My initial response, taking into account the state of public knowledge of Supreme Court history, was McCulloch v. Maryland. (Even I’m not snarky enough to pick something like Brown or Roe, though I would note recent Pew Forum on Religion and Public Life findings that a majority of Americans under 30, and almost 2/5 of all Americans, are unaware that Roe is about abortion.) But a more generous reading could define the “no one” in the question as “no one who has a New York Times regular’s understanding of the Supreme Court.” The legal luminaries who contributed to this feature seemed to interpret the phrase this way, so I’ll do the same. (And I’m impressed with the choices made, though I would question Elizabeth Wurtzel’s selection of the 1989 case Michael H. v. Gerald D.–dramatic, yes, but “most important” within the category of obscure cases?)

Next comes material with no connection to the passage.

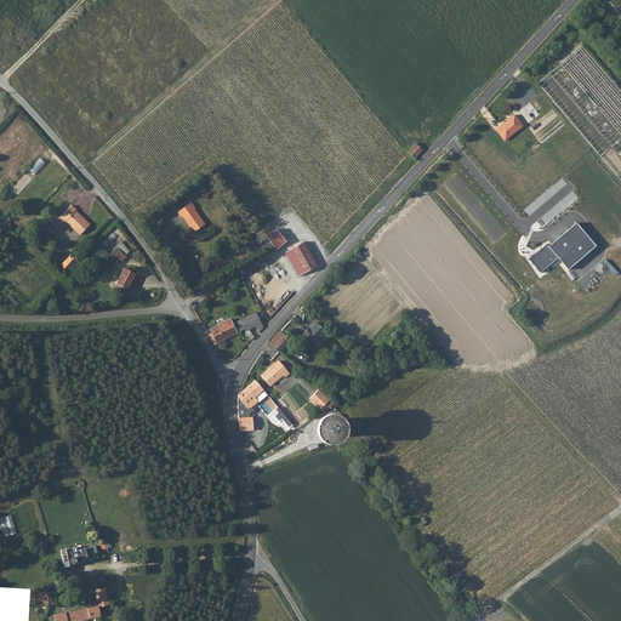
[(545,107),(536,95),(531,98),(541,110),(545,107)]
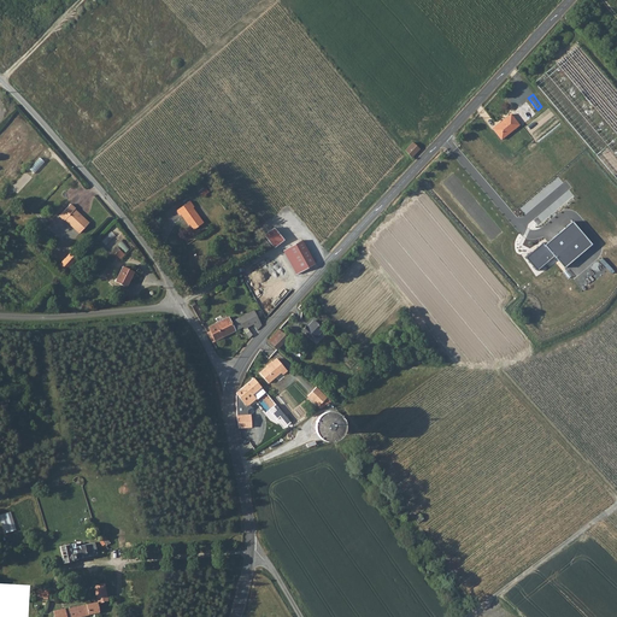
[(515,110),(523,121),(538,110),(528,98),(515,110)]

So what would my selection be? I’m tempted to include several, but that feels like cheating, as the participants at The Atlantic had to limit themselves to one. So Daubert v. Merrell Down Pharmaceuticals (1993), which gave federal trial judges significant gatekeeping functions with respect to scientific expert testimony, will have to settle for honorable mention. My choice would be City of Richmond v. Croson (1989), in which the Rehnquist Court first signaled unambiguously its deep and abiding skepticism for race-consciousness in public policy intended to benefit members of historical disadvantaged groups. In striking down Richmond, Virginia’s requirement that 30 percent of city subcontracting dollars be set aside for minority business enterprises, the Court held that race-based classifications should be reviewed under strict scrutiny, the most stringent standard of equal protection review, whether they were intended to help or harm members of minority groups. The Court’s statement on behalf of a color-blind reading of the Fourteenth Amendment set the stage for the Rehnquist and Roberts Courts to limit the use of race in federal contracting, redistricting, pupil assignment, and perhaps voting rights.

Which case(s) would you nominate for the title of “most important obscure case?”